The coroner said the support worker had been using a false name. He said: “He had been assisted to acquire false identity documents.”

Police established through mobile phone records that he flew from Heathrow to Ghana, believed to be where he is from. “He has never been seen again,” said Wade. “Police think they knew who he truly was. He let Ruth down. He let everyone down.”

Ruth’s parents told the court she was a bright, loving, kind and adventurous child with great friends and a love of sports and animals.

The jury heard that when she became a teenager, she developed tics and may have had Tourette syndrome. She had a “very deep fear” of putting on weight and was diagnosed with anorexia.

While being treated in hospital in Salisbury, a nasogastric feeding tube was wrongly inserted into her lung, leaving her requiring treatment in intensive care.

It was deemed she needed to be detained under the Mental Health Act but there was no psychiatric hospital bed near her home and she was sent more than 70 miles away to Huntercombe.

In her statement, Kate Szymankiewicz said she felt she and her husband lost their parental rights when Ruth was detained under the Mental Health Act.

Szymankiewicz said her daughter once asked if she needed to hurt herself so she could go to another hospital.

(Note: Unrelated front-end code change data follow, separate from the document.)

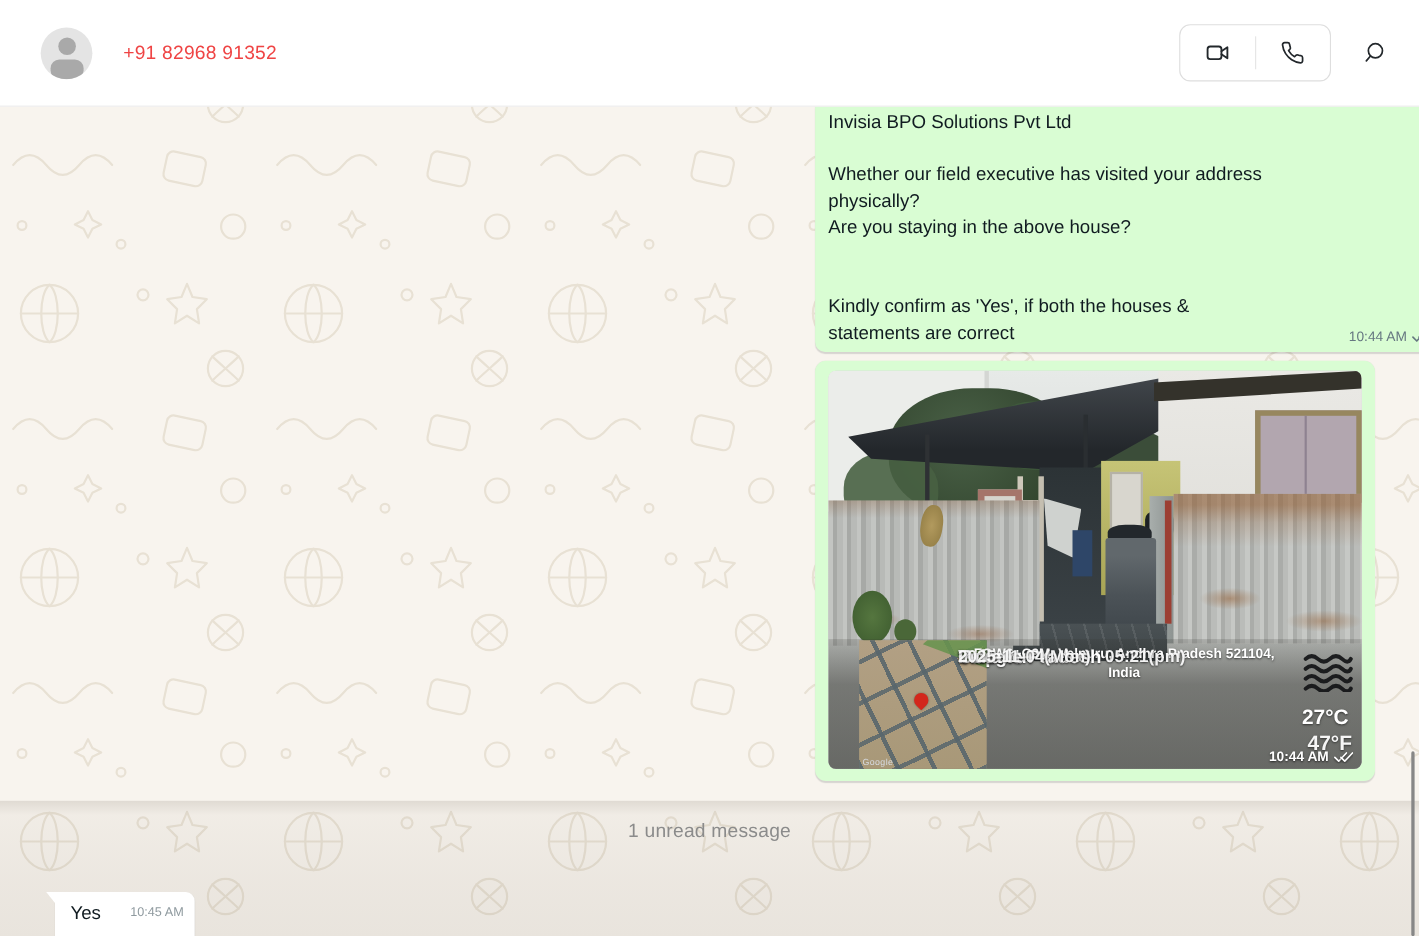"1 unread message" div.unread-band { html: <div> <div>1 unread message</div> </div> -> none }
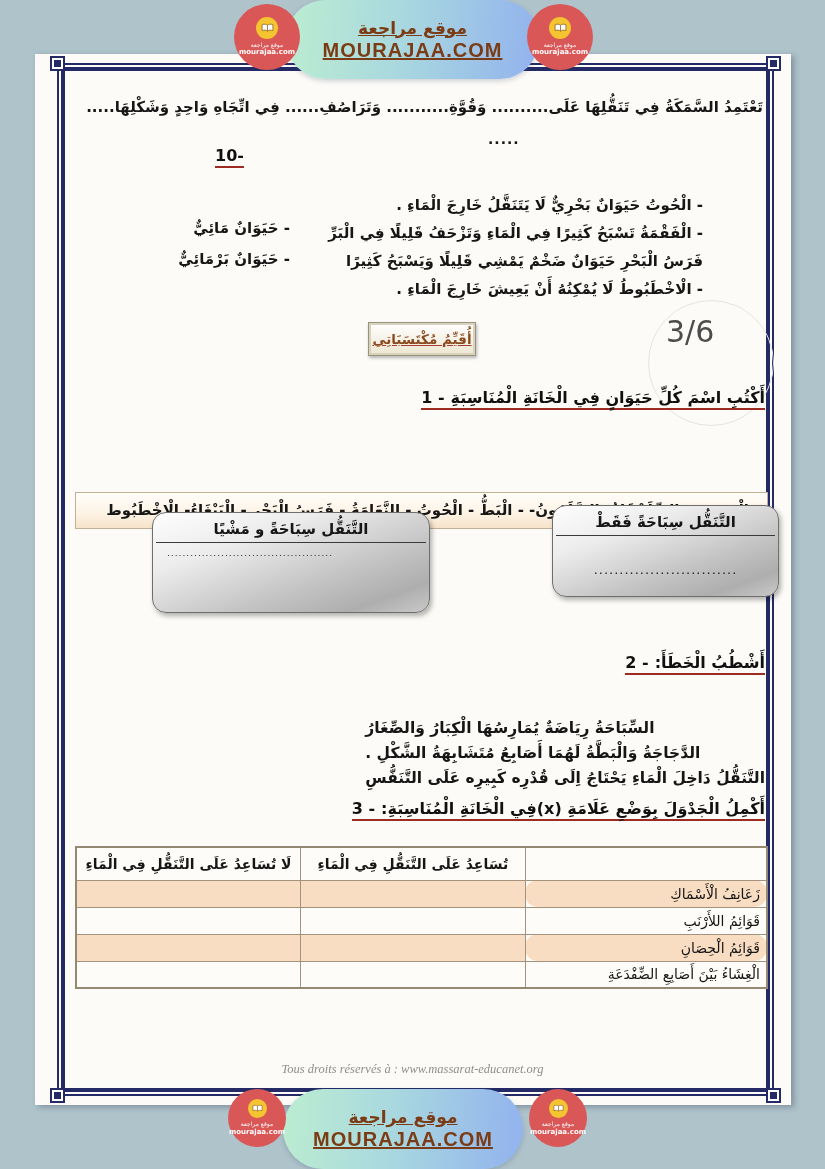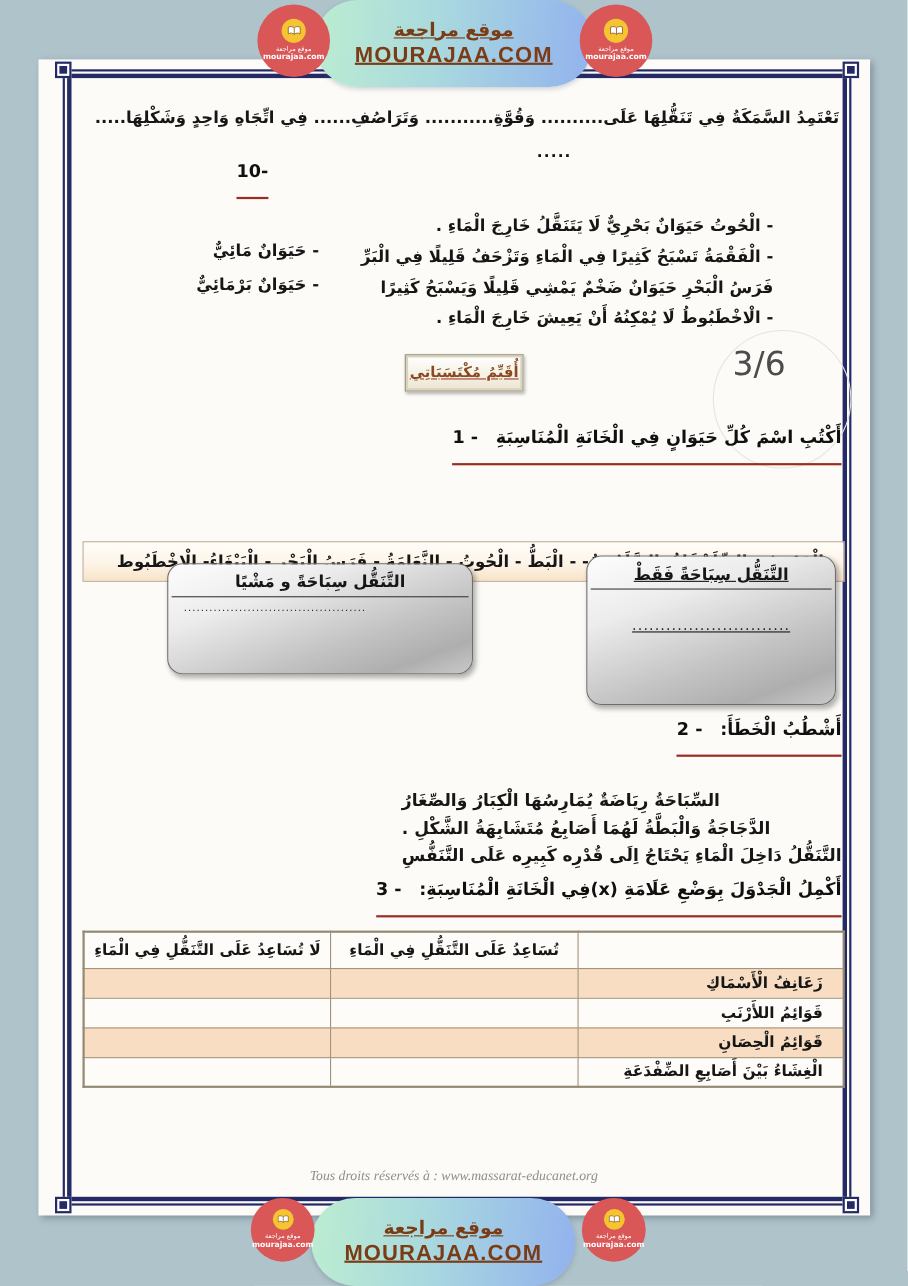"10-" .qhead { gap: 16px -> 6px; padding-bottom: 14px -> 1px }
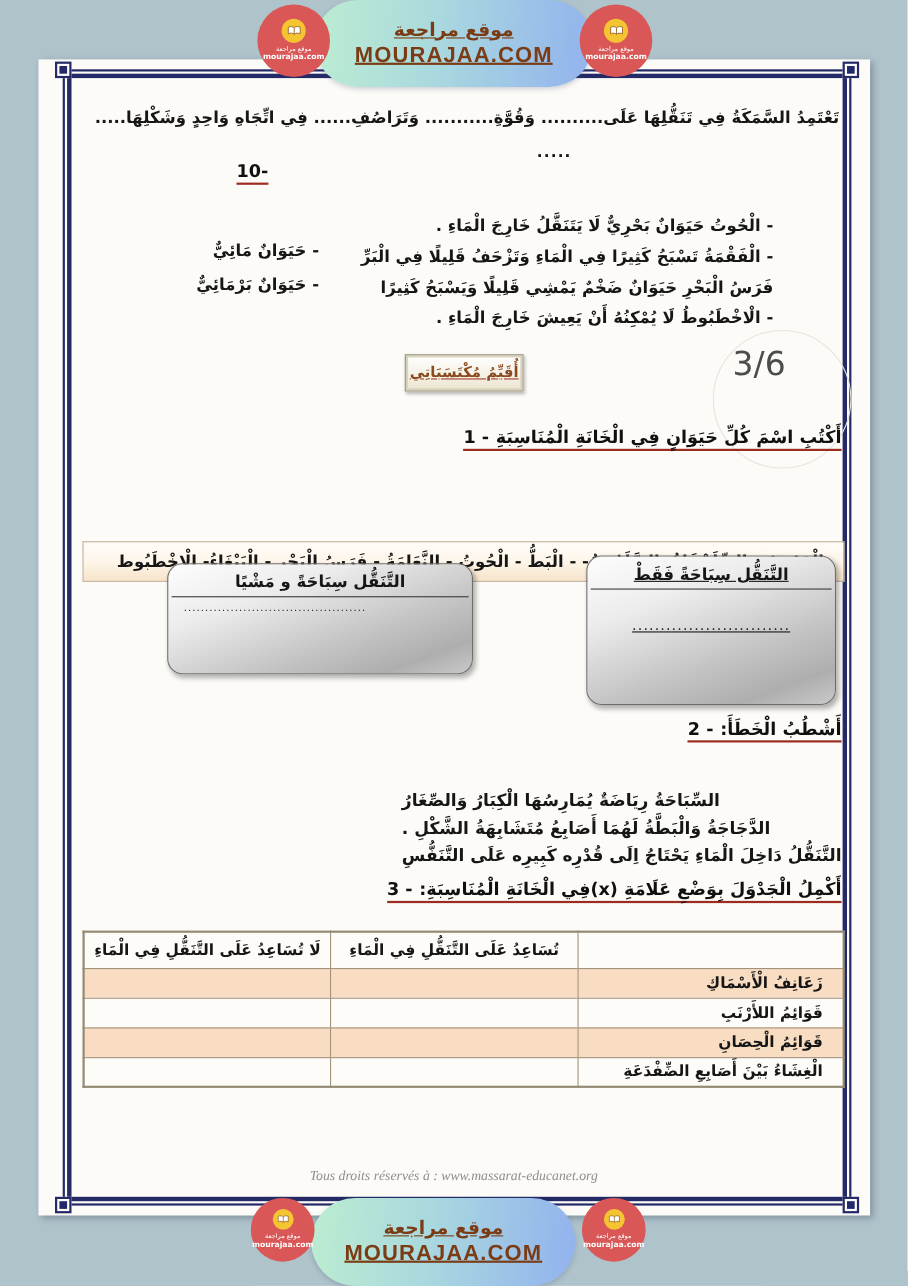"التَّنَقُّل سِبَاحَةً فَقَطْ" .box-right { height: 136px -> 92px; left: 533px -> 552px; text-decoration: underline -> none }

On one visit her parents were shocked that she had two black eyes and significant bruising. Staff could not say how this happened.

She said: “Our experience of the care Ruth received was terrible. She was managed, contained and not helped. Our belief is the things Ruth had to endure on a daily basis would have felt like torture.

“We have to live every day with the fact that we failed so fundamentally as her parents.”

The coroner said there had been two “unfavourable” Care Quality Commission reports on Huntercombe, which was run by the company Active Care Group. He said the hospital had closed.

The hearing at Buckinghamshire coroner’s court continues.